Given text:
════════════════
2. The press die for electrically assisted manufacturing according
to claim 1, wherein the upper die and the lower die are each
provided with the electrode pairs, the upper die and the lower die
are provided with the electrodes having first polarity along one
edge in the width direction of the material, and the upper die and
the lower die are provided with the electrodes having second
polarity along the other edge in the width direction of the
material.
3. The press die for electrically assisted manufacturing according
to claim 1, wherein the upper die and the lower die are each
provided with the electrode pairs, the lower die is provided with
the electrode having the first polarity along one edge of the
material, and the upper die is provided with the electrode having
the second polarity along the other edge of the material.
4. The press die for electrically assisted manufacturing according
to claim 1, wherein the electrode pairs are disposed to be
concentrated at a stress concentration portion of the material.
5. A press die for electrically assisted manufacturing performing
forming at a relatively lower temperature than hot working by using
an electroplasticity effect that a flow stress inside a material is
reduced when a current is applied to the material, the press die
for electrically assisted manufacturing comprising: an upper die
and a lower die configured to be disposed at upper and lower
portions, having the material disposed therebetween; and at least
one electrode pair configured to be disposed in the upper die or
the lower die, wherein the electrode pair is configured so that
electrodes having the same polarity in a width direction of the
material face each other.
6. The press die for electrically assisted manufacturing according
to claim 5, wherein one side of the upper die or the lower die is
provided with electrodes having polarity different from the
electrode pairs to be disposed between the electrode pairs.
7. The press die for electrically assisted manufacturing according
to claim 6, wherein a distance between the electrodes having
different polarities in the width direction of the material is
equal to that between the electrode pairs.
════════════════
Work instruction A:
Answer these questions from the patent claims, one per line:
(i) According to claim 4, where are the electrode pairs concentrated?
(ii) According to claim 5, what happens to the flow stress inside a material when a current is applied to it?
(iii) According to claim 7, what is the distance between electrodes of different polarities in the width direction equal to?
The patent claims and the rows placed after them come from unrelated sources.

Extracted data:
════════════════
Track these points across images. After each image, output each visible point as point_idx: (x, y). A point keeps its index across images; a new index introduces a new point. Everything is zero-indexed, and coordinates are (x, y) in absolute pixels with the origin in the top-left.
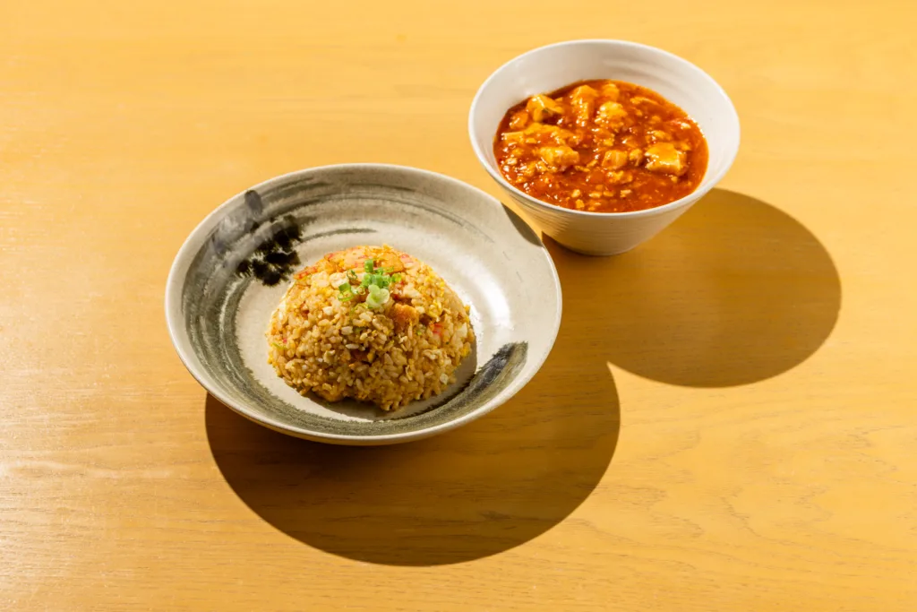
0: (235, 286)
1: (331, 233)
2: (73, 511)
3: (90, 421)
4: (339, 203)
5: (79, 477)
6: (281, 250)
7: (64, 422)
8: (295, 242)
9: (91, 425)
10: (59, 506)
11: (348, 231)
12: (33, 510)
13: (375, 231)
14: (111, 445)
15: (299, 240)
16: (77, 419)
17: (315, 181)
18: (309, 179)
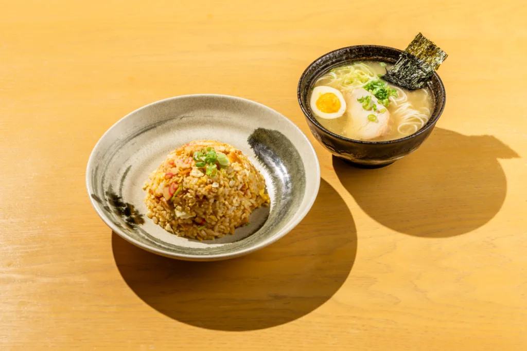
════════════════
Work instruction B: Write out the point-tracking rows word for word, leaving out the pictures.

Exercise response A:
(i) At a stress concentration portion of the material.
(ii) It is reduced.
(iii) The distance between the electrode pairs.

Exercise response B:
Track these points across images. After each image, output each visible point as point_idx: (x, y). A point keeps its index across images; a new index introduces a new point. Everything is zero-indexed, and coordinates are (x, y) in absolute pixels with the origin in the top-left.
0: (235, 286)
1: (331, 233)
2: (73, 511)
3: (90, 421)
4: (339, 203)
5: (79, 477)
6: (281, 250)
7: (64, 422)
8: (295, 242)
9: (91, 425)
10: (59, 506)
11: (348, 231)
12: (33, 510)
13: (375, 231)
14: (111, 445)
15: (299, 240)
16: (77, 419)
17: (315, 181)
18: (309, 179)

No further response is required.